#### INPUT MATERIAL

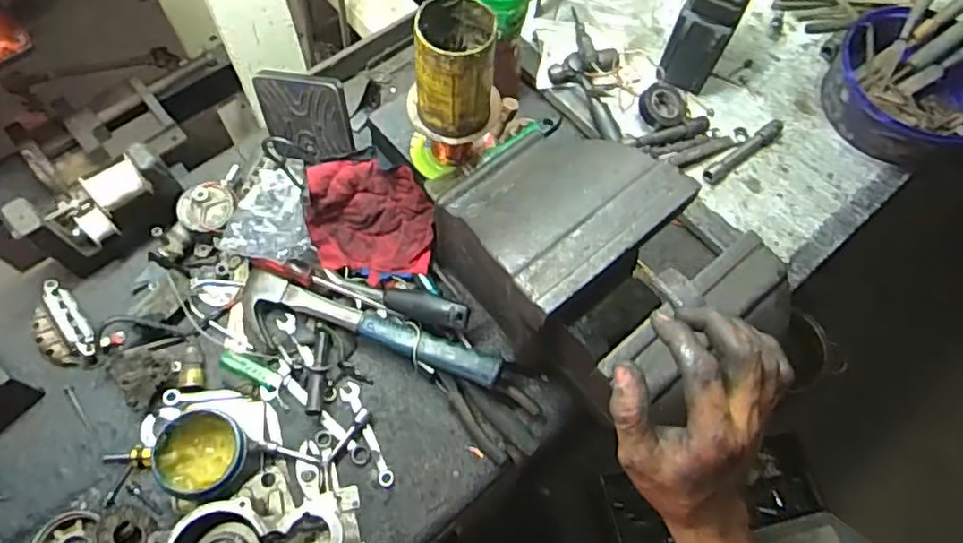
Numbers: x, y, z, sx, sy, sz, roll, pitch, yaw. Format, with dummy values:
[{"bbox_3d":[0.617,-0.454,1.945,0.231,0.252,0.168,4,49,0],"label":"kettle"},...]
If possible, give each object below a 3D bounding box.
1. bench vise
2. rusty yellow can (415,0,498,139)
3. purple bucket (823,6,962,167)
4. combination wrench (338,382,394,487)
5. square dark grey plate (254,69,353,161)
[{"bbox_3d":[0.102,0.000,0.653,0.195,0.225,0.315,-35,72,-17],"label":"bench vise"},{"bbox_3d":[-0.026,-0.195,0.604,0.075,0.112,0.081,-2,66,-4],"label":"rusty yellow can"},{"bbox_3d":[0.607,-0.258,0.880,0.212,0.089,0.253,22,67,7],"label":"purple bucket"},{"bbox_3d":[-0.133,0.190,0.727,0.021,0.007,0.127,-24,69,-13],"label":"combination wrench"},{"bbox_3d":[-0.193,-0.171,0.689,0.103,0.094,0.013,10,43,12],"label":"square dark grey plate"}]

#### TO DO
Every entry above needs to be copied exactly, apart from its pictures.

#### OUTPUT OF THE TASK
Numbers: x, y, z, sx, sy, sz, roll, pitch, yaw. Format, with dummy values:
[{"bbox_3d":[0.617,-0.454,1.945,0.231,0.252,0.168,4,49,0],"label":"kettle"},...]
If possible, give each object below a 3D bounding box.
1. bench vise
2. rusty yellow can (415,0,498,139)
3. purple bucket (823,6,962,167)
4. combination wrench (338,382,394,487)
5. square dark grey plate (254,69,353,161)
[{"bbox_3d":[0.102,0.000,0.653,0.195,0.225,0.315,-35,72,-17],"label":"bench vise"},{"bbox_3d":[-0.026,-0.195,0.604,0.075,0.112,0.081,-2,66,-4],"label":"rusty yellow can"},{"bbox_3d":[0.607,-0.258,0.880,0.212,0.089,0.253,22,67,7],"label":"purple bucket"},{"bbox_3d":[-0.133,0.190,0.727,0.021,0.007,0.127,-24,69,-13],"label":"combination wrench"},{"bbox_3d":[-0.193,-0.171,0.689,0.103,0.094,0.013,10,43,12],"label":"square dark grey plate"}]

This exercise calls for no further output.